Solve
(3x-2)^2=2
(3x-2)^2=2
3x-2 = sqrt2
3x= sqrt2 + 2
x = (sqrt2 + 2) / 3
By taking only the positive root, you have lost a solution. The quadratic formula, applied to
9x2 - 12x + 4 = 2
reveals the other root: (2-√2)/3
To solve the equation (3x-2)^2=2, we need to isolate the variable x.
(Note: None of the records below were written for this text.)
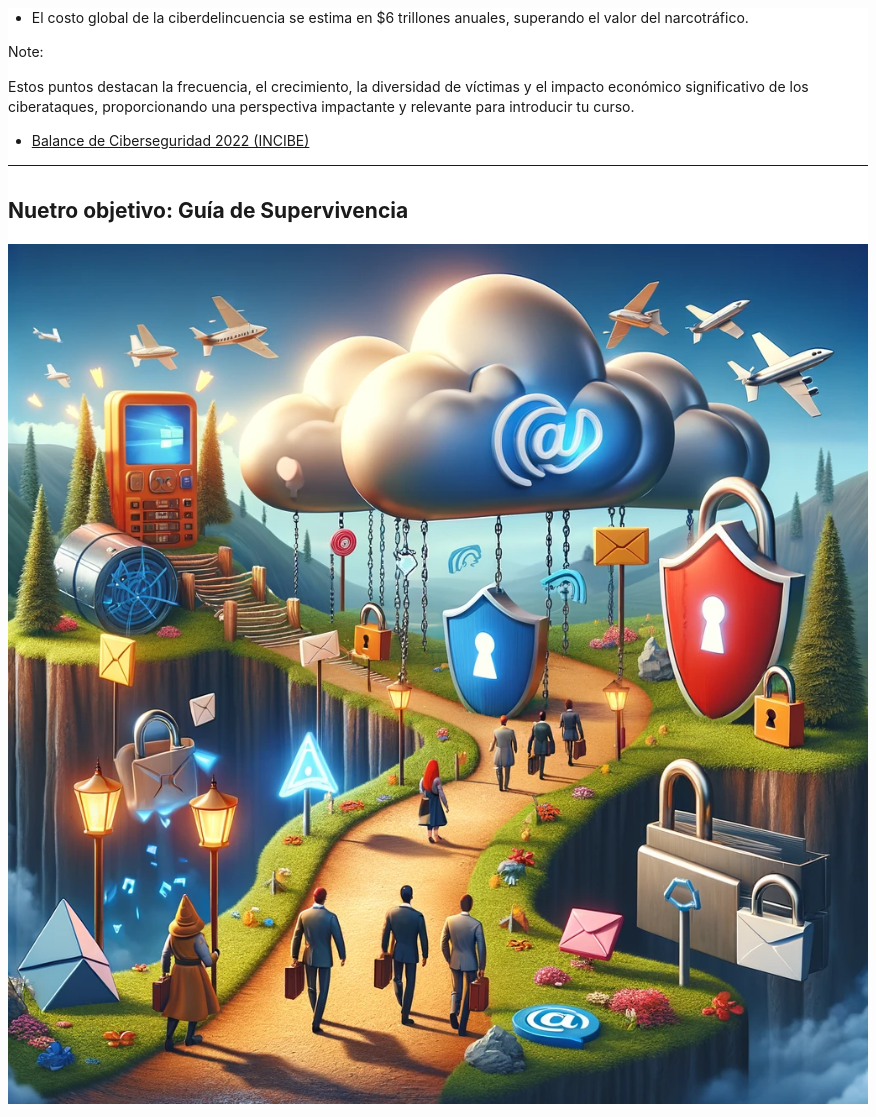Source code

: * El costo global de la ciberdelincuencia se estima en $6 trillones anuales, superando el valor del narcotráfico.

Note:

Estos puntos destacan la frecuencia, el crecimiento, la diversidad de víctimas y el impacto económico significativo de los ciberataques, proporcionando una perspectiva impactante y relevante para introducir tu curso.

- [Balance de Ciberseguridad 2022 (INCIBE)](https://portal.mineco.gob.es/RecursosNoticia/mineco/prensa/noticias/2023/Balance_de_Ciberseguridad_2022_INCIBE.pdf)

---

## Nuetro objetivo: Guía de Supervivencia

<img class="r-stretch" style="text-align: center" src="../assets/guia_supervivencia.png">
Step 1: Expand the equation
(3x-2)^2 = 2
(3x-2)(3x-2) = 2
Step 2: Apply the FOIL method to expand the left side of the equation
9x^2 - 6x - 6x + 4 = 2
9x^2 - 12x + 4 = 2
Step 3: Subtract 2 from both sides of the equation to have 0 on the right side
9x^2 - 12x + 4 - 2 = 0
9x^2 - 12x + 2 = 0
This equation is a quadratic equation in the form of ax^2 + bx + c, where
a = 9,
b = -12, and
c = 2.
Now, we can use the quadratic formula to solve for x:
x = (-b ± √(b^2 - 4ac)) / (2a)
Plugging in the values, we have:
x = (-(-12) ± √((-12)^2 - 4(9)(2))) / (2(9))
x = (12 ± √(144 - 72)) / 18
x = (12 ± √72) / 18
Simplifying further,
x = (12 ± 6√2) / 18
x = (2 ± √2) / 3
Therefore, the solutions for the equation (3x-2)^2 = 2 are x = (2 + √2) / 3 and x = (2 - √2) / 3.